Elite law firms flock to dealmaking Saudi Arabia amid global M&A drought

Elite law firms flock to dealmaking Saudi Arabia amid global M&A drought

A flurry in dealmaking by Saudi Arabia is attracting some of the biggest names in the legal sector to the Gulf state, as it seeks to compensate for a decline in M&A activity in Europe and the United States.

Kirkland & Ellis, the world’s largest law firm by revenue, said it was “actively considering” its options in Riyadh, which it described as “an important market for international business and one of the world’s fastest-growing economies”.

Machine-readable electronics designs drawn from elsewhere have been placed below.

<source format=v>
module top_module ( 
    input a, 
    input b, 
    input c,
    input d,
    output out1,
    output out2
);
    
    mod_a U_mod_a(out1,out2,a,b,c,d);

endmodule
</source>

It would join US firms Latham and Watkins, Greenberg Traurig and Squire Patton Boggs in flocking to the world’s largest oil exporter, alongside Dentons and UK-based Clifford Chance and Herbert Smith Freehills.

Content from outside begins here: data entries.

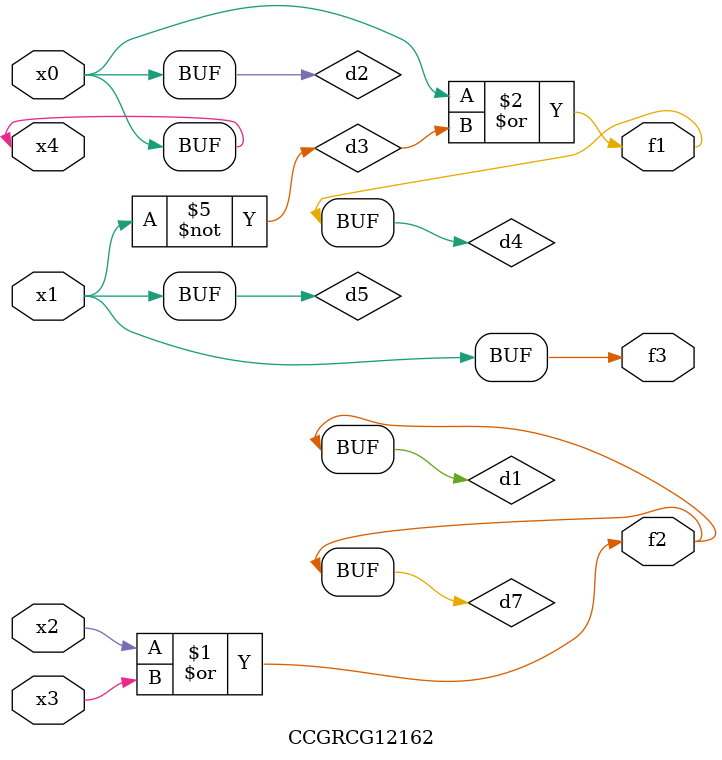
<source format=v>
module CCGRCG12162(
	input x0, x1, x2, x3, x4,
	output f1, f2, f3
);

	wire d1, d2, d3, d4, d5, d6, d7;

	or (d1, x2, x3);
	buf (d2, x0, x4);
	not (d3, x1);
	or (d4, d2, d3);
	not (d5, d3);
	nand (d6, d1, d3);
	or (d7, d1);
	assign f1 = d4;
	assign f2 = d7;
	assign f3 = d5;
endmodule

</source>
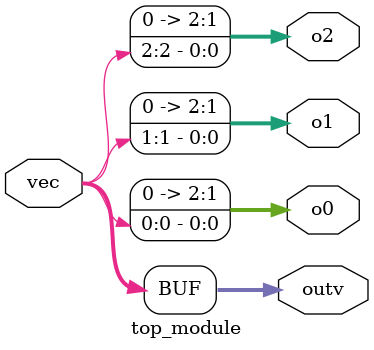
<source format=v>
module top_module (input wire [2:0] vec, output wire [2:0] outv, o0, o1, o2);
  assign outv = vec;
  assign o0 = vec[0];
  assign o1 = vec[1];
  assign o2 = vec[2];
endmodule

</source>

The move comes after Saudi Arabia’s government changed its laws to allow foreign firms to apply for licences to set up shop locally, rather than relying on partnerships with existing groups in the Kingdom.

The new regulations were designed by Mohammed bin Salman’s administration to “enhance the kingdom’s competitiveness” and “attract wider foreign investments”. They require firms to name two partners who will spend at least 180 days a year in the country, and commit to not exporting more than 30 per cent of advisory work to lawyers working in other states.